● EXERCISE GOAL: When the data below is printed, every line must match exactly and the images must be absent.

Records from a data collection:
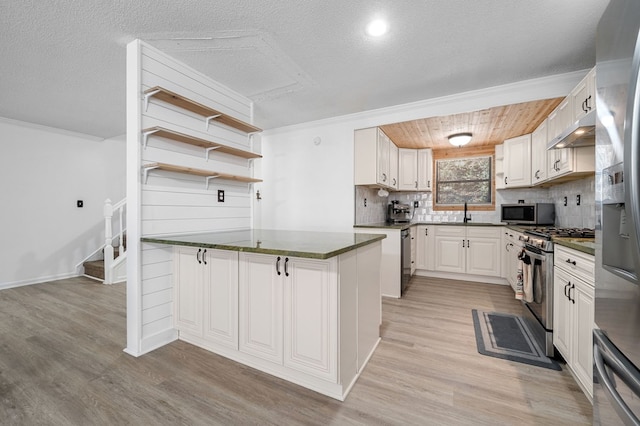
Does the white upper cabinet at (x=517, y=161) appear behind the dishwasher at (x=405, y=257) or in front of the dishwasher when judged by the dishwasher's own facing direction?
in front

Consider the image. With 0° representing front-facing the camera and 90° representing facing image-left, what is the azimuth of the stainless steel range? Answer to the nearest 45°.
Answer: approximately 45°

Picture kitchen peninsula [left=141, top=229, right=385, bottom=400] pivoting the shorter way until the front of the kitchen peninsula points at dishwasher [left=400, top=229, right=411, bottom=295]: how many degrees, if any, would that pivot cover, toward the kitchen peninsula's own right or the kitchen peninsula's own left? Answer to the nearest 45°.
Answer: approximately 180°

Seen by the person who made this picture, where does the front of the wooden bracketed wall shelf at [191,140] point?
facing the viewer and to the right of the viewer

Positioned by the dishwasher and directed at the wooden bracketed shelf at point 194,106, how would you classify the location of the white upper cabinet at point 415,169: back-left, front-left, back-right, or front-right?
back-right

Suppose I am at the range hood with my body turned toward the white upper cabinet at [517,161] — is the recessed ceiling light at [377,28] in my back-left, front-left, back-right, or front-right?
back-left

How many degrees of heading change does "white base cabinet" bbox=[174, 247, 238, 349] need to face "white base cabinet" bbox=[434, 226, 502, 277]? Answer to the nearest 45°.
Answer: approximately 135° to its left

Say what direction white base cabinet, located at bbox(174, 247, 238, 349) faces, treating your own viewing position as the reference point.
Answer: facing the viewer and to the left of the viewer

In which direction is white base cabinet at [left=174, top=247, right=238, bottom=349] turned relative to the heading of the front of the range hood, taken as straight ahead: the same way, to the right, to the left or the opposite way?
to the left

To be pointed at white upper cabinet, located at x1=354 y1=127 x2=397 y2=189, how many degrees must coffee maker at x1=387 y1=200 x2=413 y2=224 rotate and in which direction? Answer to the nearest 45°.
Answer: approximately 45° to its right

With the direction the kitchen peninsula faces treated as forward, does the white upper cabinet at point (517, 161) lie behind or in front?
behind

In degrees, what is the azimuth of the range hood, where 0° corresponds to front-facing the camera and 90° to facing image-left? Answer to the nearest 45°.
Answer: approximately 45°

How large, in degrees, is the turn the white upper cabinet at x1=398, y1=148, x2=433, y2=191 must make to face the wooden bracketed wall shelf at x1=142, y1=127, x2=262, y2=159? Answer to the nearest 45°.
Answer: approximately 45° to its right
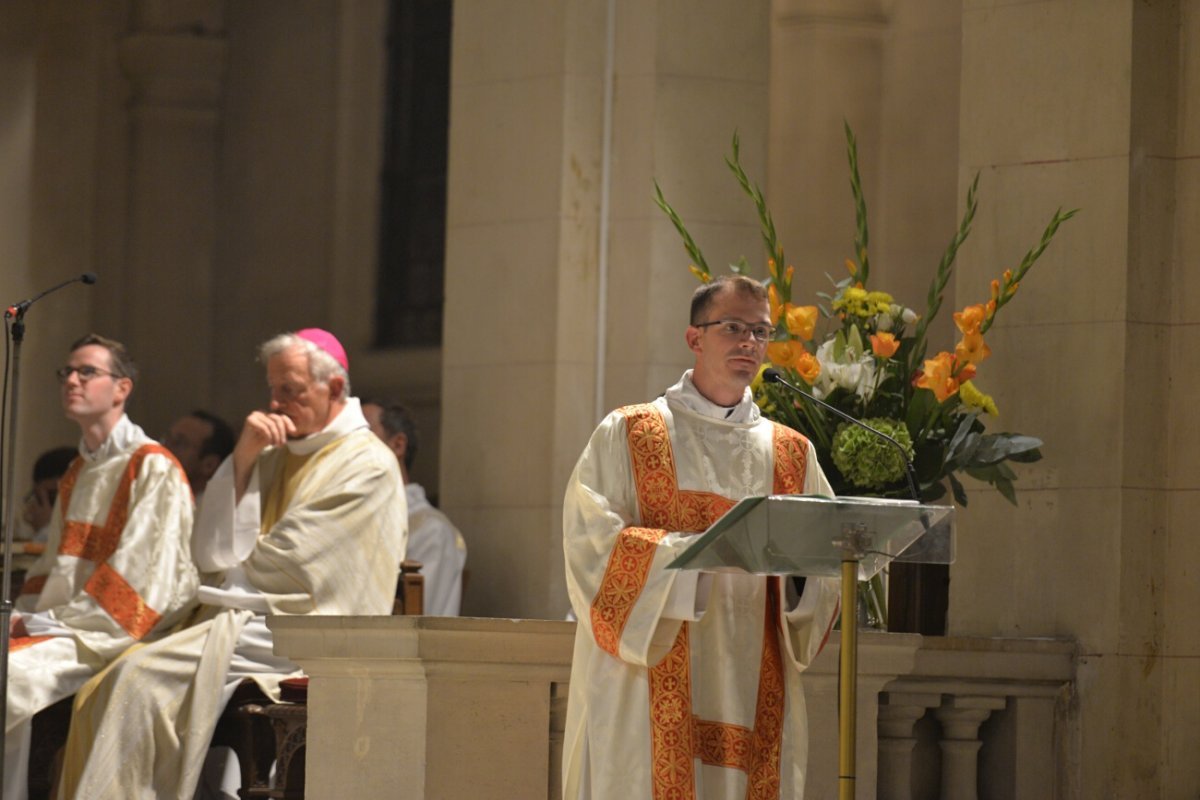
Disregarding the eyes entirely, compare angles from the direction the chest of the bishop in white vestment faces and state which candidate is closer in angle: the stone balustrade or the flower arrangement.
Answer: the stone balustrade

● FINISHED EXERCISE:
Does the white upper cabinet at (x=517, y=161) appear behind the dishwasher at (x=405, y=257) or in front of the dishwasher when judged by the dishwasher's own facing direction?
in front

Consider the image. With 0° representing front-facing the camera and 90° representing facing image-left, what is the azimuth of the stainless steel range? Answer to the nearest 45°.
Answer: approximately 45°

Picture kitchen peninsula [left=141, top=229, right=385, bottom=400] pivoting the shorter way until the front of the kitchen peninsula points at dishwasher [left=400, top=229, right=411, bottom=295]: how many degrees, if any, would that pivot cover, toward the kitchen peninsula's own right or the kitchen peninsula's own left? Answer to the nearest 45°.
Answer: approximately 180°

Seen by the person who made this picture, where does the front of the wooden bracketed wall shelf at [191,140] point?
facing the viewer and to the right of the viewer

Positioned by the dishwasher and directed at the wooden bracketed shelf at point 194,106, how would you classify the location of the white upper cabinet at point 415,169: back-left, front-left, back-right, or front-right?
back-right

Suppose I am at the range hood with my body turned toward the white upper cabinet at [517,161] — is the recessed ceiling light at [377,28] in my back-left, front-left, back-right, or front-right?
back-left

How many degrees of heading change does "white base cabinet" bbox=[174, 247, 238, 349] need to face "white base cabinet" bbox=[434, 226, 502, 277]? Answer to the nearest 45°.
Answer: approximately 135° to its left

Say what direction white base cabinet, located at bbox(174, 247, 238, 349) faces, treating your own viewing position as the reference point.
Answer: facing the viewer and to the left of the viewer

In which direction is white base cabinet at [left=174, top=247, right=238, bottom=349] turned relative to the heading of the front of the range hood, taken as straight ahead: the same way, to the right, to the left or the opposite way?
to the left

To be pointed at white upper cabinet, located at x1=354 y1=127 x2=397 y2=189, how many degrees must coffee maker at x1=387 y1=200 x2=413 y2=224 rotate and in which direction? Answer to the nearest 45°.
Answer: approximately 45° to its right

With the direction the kitchen peninsula faces treated as forward, does the white upper cabinet at point (517, 161) lie behind or in front?
behind

In degrees, what is the azimuth of the range hood, where 0° corresponds to front-facing the camera and 90° to facing image-left? Answer to the nearest 45°.
Answer: approximately 45°

How large, in degrees, is the turn the white upper cabinet at x1=398, y1=148, x2=433, y2=191 must make to face the wooden bracketed wall shelf at x1=142, y1=127, x2=262, y2=159? Answer to the nearest 45°.
Answer: approximately 45° to its right
Disregarding the eyes entirely, compare angles from the direction the chest of the bishop in white vestment faces and state which candidate is closer in angle: the stone balustrade or the flower arrangement.
Answer: the stone balustrade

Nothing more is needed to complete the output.